File system security is a key component of an overall network security policy. An overall network security policy should include:

  • Physical Equipment Access Security
  • Login / Password Security
  • File System Security
  • Virus Protection
  • Remote Access Security
  • Internet Firewall
  • Data Backups
  • Disaster Recovery Plan
  • Audits

Files and directories are protected by access permissions. The ls -l (List long) command will list the permissions of a file or directory. These permissions are assigned to three user categories: User, Group, and Other. The User is the owner of the file or directory. Group is the primary group the user belongs to, and Other represents all other users.
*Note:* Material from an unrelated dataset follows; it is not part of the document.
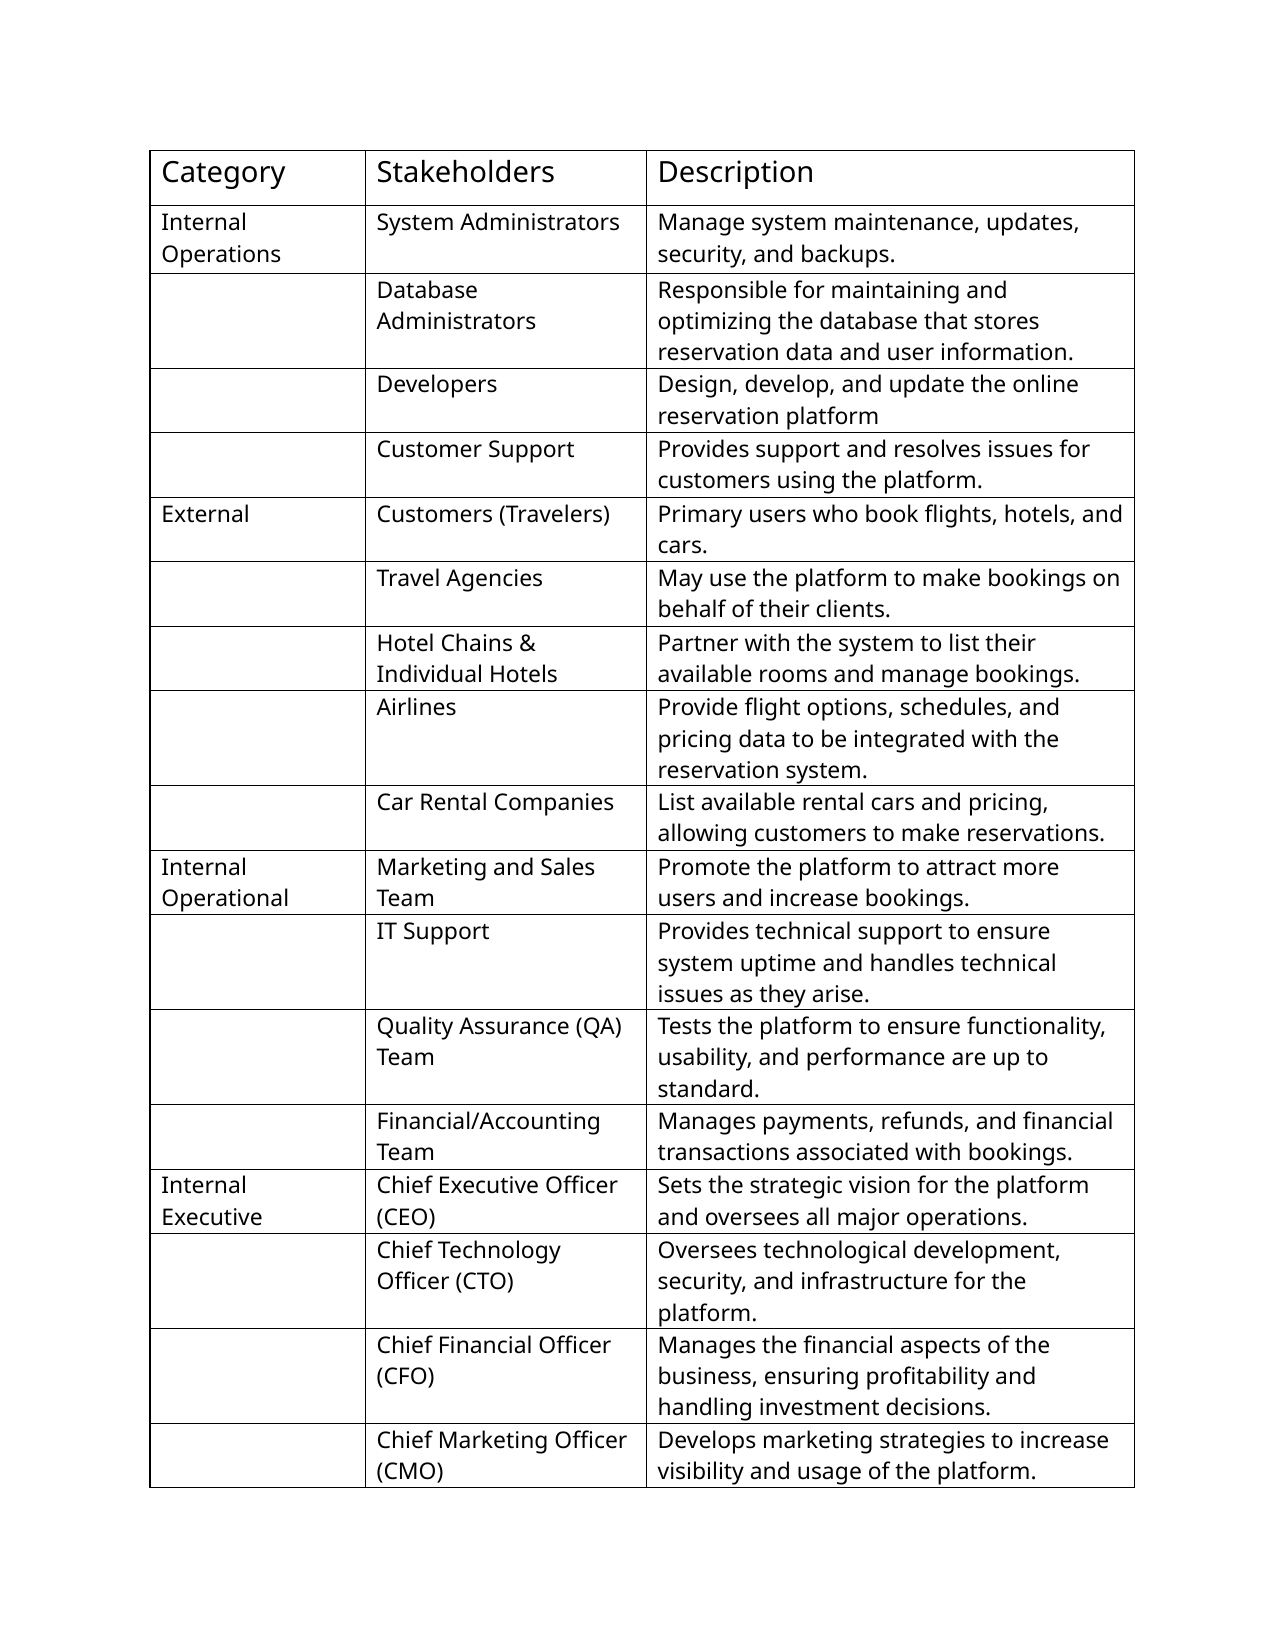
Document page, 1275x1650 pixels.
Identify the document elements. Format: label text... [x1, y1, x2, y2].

Three types of permissions can be applied to each file or folder, one set for each user category. These are Read, Write, and Execute. Read protects a file but allows its contents to be viewed. Write allows the contents to be modified, and Execute allows programs and shell scripts to be run. The meaning of permission types varies somewhat between file and directories.

Permission can be changed from the command line by using the chmod (change mode) command. This command can be used in the Symbolic (relative) mode or the Octal (absolute) mode. Symbolic mode uses characters to represent the user category (u = User, g = Group, o = Other) and permissions types (r = Read, w = Write, x = Execute). Octal mode uses numbers from 0 thru 7 to represent the permissions based on their total value of the permission for one of the three user categories.

Permission can also be changed using the CDE File Manager utility. By selecting a file or directory and clicking on Properties, you can view statistics for the file and view or change its permissions.